There will be discussions about the potential for an over-arching target and what needs to happen before then to make that possible, such as by commissioning further science.

Debate could also focus on the need for accountability and transparency, which could take lessons from the Paris deal.

“Some are calling for the CBD to take a leaf out of the climate negotiating book and consider an approach whereby national governments make voluntary commitments on tackling biodiversity loss, which are then embedded within a legal framework that requires them to ratchet efforts up over time,” said Butchart.

What about the politics?

At climate conferences, the US, China and EU are often seen as the key players because of the amount of emissions they are responsible for.

But with the CBD, the politics are more based on the countries that are home to tracts of biodiversity.

Brazil, home to the Amazon rainforest and one of the world’s biggest agricultural exporters, has one of the strongest voices.

As delegates at the climate COP in Marrakech two years ago reeled from the election of Donald Trump, so at COP14, delegates are concerned about the impact that Brazil’s newly elected far-right leader Jair Bolsanaro will have.

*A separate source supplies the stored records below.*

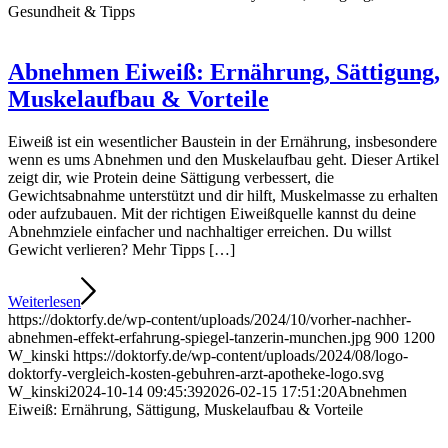
Gesundheit & Tipps
Abnehmen Eiweiß: Ernährung, Sättigung,
Muskelaufbau & Vorteile
Eiweiß ist ein wesentlicher Baustein in der Ernährung, insbesondere
wenn es ums Abnehmen und den Muskelaufbau geht. Dieser Artikel
zeigt dir, wie Protein deine Sättigung verbessert, die
Gewichtsabnahme unterstützt und dir hilft, Muskelmasse zu erhalten
oder aufzubauen. Mit der richtigen Eiweißquelle kannst du deine
Abnehmziele einfacher und nachhaltiger erreichen. Du willst
Gewicht verlieren? Mehr Tipps […]
Weiterlesen
https://doktorfy.de/wp-content/uploads/2024/10/vorher-nachher-
abnehmen-effekt-erfahrung-spiegel-tanzerin-munchen.jpg
900
1200
W_kinski
https://doktorfy.de/wp-content/uploads/2024/08/logo-
doktorfy-vergleich-kosten-gebuhren-arzt-apotheke-logo.svg
W_kinski
2024-10-14 09:45:39
2026-02-15 17:51:20
Abnehmen
Eiweiß: Ernährung, Sättigung, Muskelaufbau & Vorteile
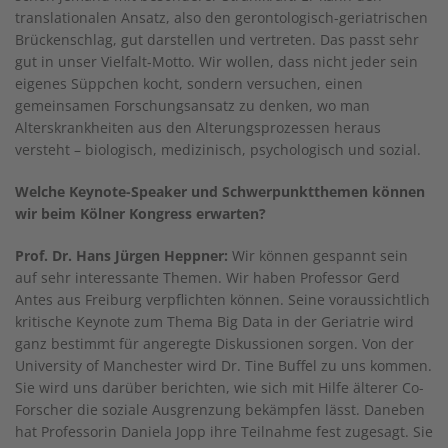
translationalen Ansatz, also den gerontologisch-geriatrischen
Brückenschlag, gut darstellen und vertreten. Das passt sehr
gut in unser Vielfalt-Motto. Wir wollen, dass nicht jeder sein
eigenes Süppchen kocht, sondern versuchen, einen
gemeinsamen Forschungsansatz zu denken, wo man
Alterskrankheiten aus den Alterungsprozessen heraus
versteht – biologisch, medizinisch, psychologisch und sozial.
Welche Keynote-Speaker und Schwerpunktthemen können
wir beim Kölner Kongress erwarten?
Prof. Dr. Hans Jürgen Heppner:
Wir können gespannt sein
auf sehr interessante Themen. Wir haben Professor Gerd
Antes aus Freiburg verpflichten können. Seine voraussichtlich
kritische Keynote zum Thema Big Data in der Geriatrie wird
ganz bestimmt für angeregte Diskussionen sorgen. Von der
University of Manchester wird Dr. Tine Buffel zu uns kommen.
Sie wird uns darüber berichten, wie sich mit Hilfe älterer Co-
Forscher die soziale Ausgrenzung bekämpfen lässt. Daneben
hat Professorin Daniela Jopp ihre Teilnahme fest zugesagt. Sie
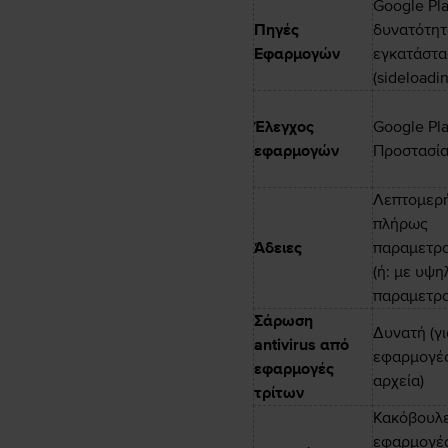
Google Pla
Πηγές
δυνατότητ
Εφαρμογών
εγκατάστ
(sideloadi
Έλεγχος
Google Pl
εφαρμογών
Προστασί
Λεπτομερή
πλήρως
Άδειες
παραμετρο
(ή: με υψ
παραμετρο
Σάρωση
Δυνατή (γι
antivirus από
εφαρμογές
εφαρμογές
αρχεία)
τρίτων
Κακόβουλ
εφαρμογές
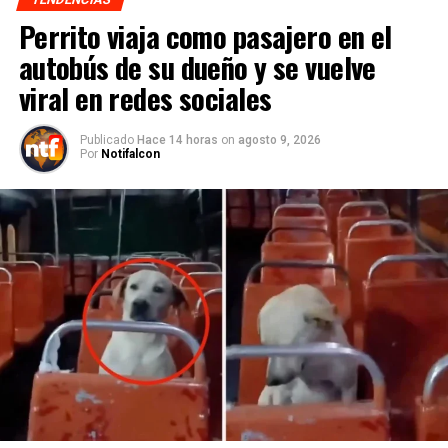
Perrito viaja como pasajero en el
autobús de su dueño y se vuelve
viral en redes sociales
Publicado
Hace 14 horas
on
agosto 9, 2026
Por
Notifalcon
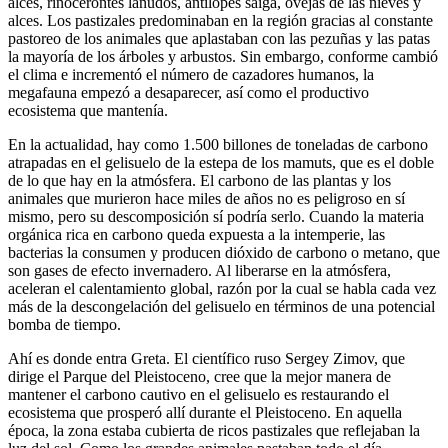
alces, rinocerontes lanudos, antílopes saiga, ovejas de las nieves y
alces. Los pastizales predominaban en la región gracias al constante
pastoreo de los animales que aplastaban con las pezuñas y las patas
la mayoría de los árboles y arbustos. Sin embargo, conforme cambió
el clima e incrementó el número de cazadores humanos, la
megafauna empezó a desaparecer, así como el productivo
ecosistema que mantenía.
En la actualidad, hay como 1.500 billones de toneladas de carbono
atrapadas en el gelisuelo de la estepa de los mamuts, que es el doble
de lo que hay en la atmósfera. El carbono de las plantas y los
animales que murieron hace miles de años no es peligroso en sí
mismo, pero su descomposición sí podría serlo. Cuando la materia
orgánica rica en carbono queda expuesta a la intemperie, las
bacterias la consumen y producen dióxido de carbono o metano, que
son gases de efecto invernadero. Al liberarse en la atmósfera,
aceleran el calentamiento global, razón por la cual se habla cada vez
más de la descongelación del gelisuelo en términos de una potencial
bomba de tiempo.
Ahí es donde entra Greta. El científico ruso Sergey Zimov, que
dirige el Parque del Pleistoceno, cree que la mejor manera de
mantener el carbono cautivo en el gelisuelo es restaurando el
ecosistema que prosperó allí durante el Pleistoceno. En aquella
época, la zona estaba cubierta de ricos pastizales que reflejaban la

“They have very capable negotiators, who will be facing huge uncertainty around the actions of the incoming administration. As was the case following the election of Trump, the US environmental community developed a set of responses and the world followed, so too will the international community await for Brazilians to respond,” Chandler told Unearthed.

The EU is also a big player, providing much of the funding. Russia and Canada, home to vast tracts of wilderness and extractive industries, could also play a significant role. African countries, such as the Democratic Republic of Congo, South Africa and Rwanda, also hold sway, and will convene their own summit ahead of the opening of COP14.

So why haven’t I heard of this before?

Compared to coverage of international climate conferences, the biodiversity summits hardly get a look in, a discrepancy broadly reflective of media coverage of the two issues in general.

In fact, a recent review of media articles published since Rio’s Earth Summit found that coverage of climate change was about eight times higher than for biodiversity.

And while climate coverage has increased exponentially since then, with marked peaks during significant climate conferences, coverage of biodiversity has remained on roughly the same level and seen only a mild difference during COPs.

Butchart puts that down to difficulties in pinning down one clear definition of biodiversity.

“People see Attenborough documentaries describing the negative impacts of plastic pollution in the ocean, and they understand that, but it’s only one aspect of the environmental degradation of the planet. With climate change, the problem basically boils down to rising greenhouse gas levels.

“But biodiversity loss is driven by a range of problems, from unsustainable agriculture, logging and fisheries to the spread of invasive alien species, ultimately driven by a global economic system that fails to take account of the true value of biodiversity. The causes and solutions needed are in many ways considerably more complex, and more challenging to convey through the media.”